私には、彼等が食べ物に感謝し、食事を味わっているようには到底みえない。食べること自体はよいけれど、食べることを「競技」にしているのは見苦しく、お腹がすいたからたくさん食べているわけでなく、無駄に食べ物を消費するだけの行為には問題がある。
世界には飢餓で困っている人が約8億人いると言われている。その人たちは、食べたくても食べる物を口にすることができないのである。
私が大統領だったら、飢餓で苦しんでいる人たちを助けるために、身近に起っている無駄なこと、間違ったことを改め、わずかなことからでも国民の意識の改善につとめる。
第一の政策として、大食い関係の番組制作の廃止を定める。代わりにエコ料理番組を制作し、家庭菜園で収穫された無農薬野菜を使った健康レシピを紹介する。茎も皮も丸ごとすべて使い、捨てるところは最小限にし、残ってしまったものは肥料として再利用する。
第二に、家庭や飲食店での食べ残し禁止令を発する。家庭では、食べ残しから出る生ゴミの分量をゴミ収集時に計測し、重さによって課食額を変える。100グラム単位で100円ずつアップさせる。飲食店では食べられる量だけ注文できるように1人前の分量も大中小と3レベル設けるが、値段は変えず、個々が消化できる食事を提供する。食べ残した場合は、10グラム単位で10円ずつ課金される。

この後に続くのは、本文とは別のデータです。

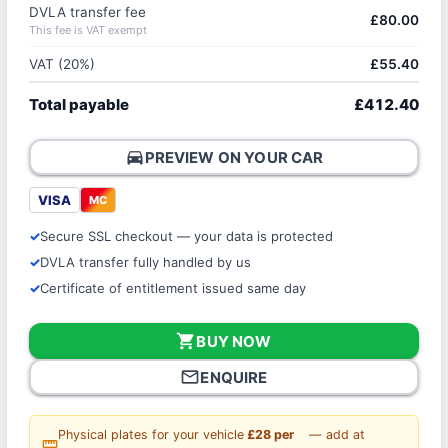
DVLA transfer fee
£80.00
This fee is VAT exempt
VAT (20%)
£55.40
Total payable
£412.40
directions_car
PREVIEW ON YOUR CAR
VISA
MC
Secure SSL checkout — your data is protected
DVLA transfer fully handled by us
Certificate of entitlement issued same day
shopping_cart
BUY NOW
mail_outline
ENQUIRE
Physical plates for your vehicle
£28 per
— add at
straighten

第三に、公共広告機構を使って「食べ物に感謝しよう」キャンペーンを徹底させ、「頂きます運動」を展開する。「食事をありがとう!」、「生きていることに、ありがとう!」、「命を頂くことに感謝と祈りを込めて。頂きます!」
最後に、第二の政策の食べ残し禁止令から得られた収入と、国民の善意の募金をもとに「飢餓基金」を設立し、飢餓で苦しむ人々に、全国民が意識し心をこめて集めた援助金を送付する。
大統領としては、国民の意識の向上を促進することが不可欠だ。飢餓ゼロを目指すために、毎月ゼロのつく10日、20日、30日は「飢餓撲滅デー」と定める。
選者からは、「政策に関するアイディアも、国民の意識改革から基金の設置まで、無駄の排除との視点から実際的かつ具体的になっている。」とのコメントを頂きました。
受賞の言葉です。
外務大臣賞の受賞を知らせていただいた時「この私がこんなすごい賞をいただけるなんて。」という驚きとともに、私の作品を選んで下さった方々に感謝しました。
この作文を書いたきっかけは、学校での里親募金やバザーの収益の寄付などによる奉仕活動を通じて、小さなことでもそれが集まれば大きな力になって「動く」ということでした。また、テレビで放映されている「大食い選手権」などという、食べ物への感謝とはおよそかけ離れた番組への疑問から、身近なことから見直していくことで、世界中の飢餓に苦しんでいる人々を救えるのではないかと考えました。飢餓に関する資料やエコロジー関連の記事を調べながら作文を書いていくことによって、今まで何とも思わず口にしていた食事に対する価値観が変わりました。生き物への感謝の気持ちを込めて、「いただきます」と「ごちそうさま」を唱えたいと思います。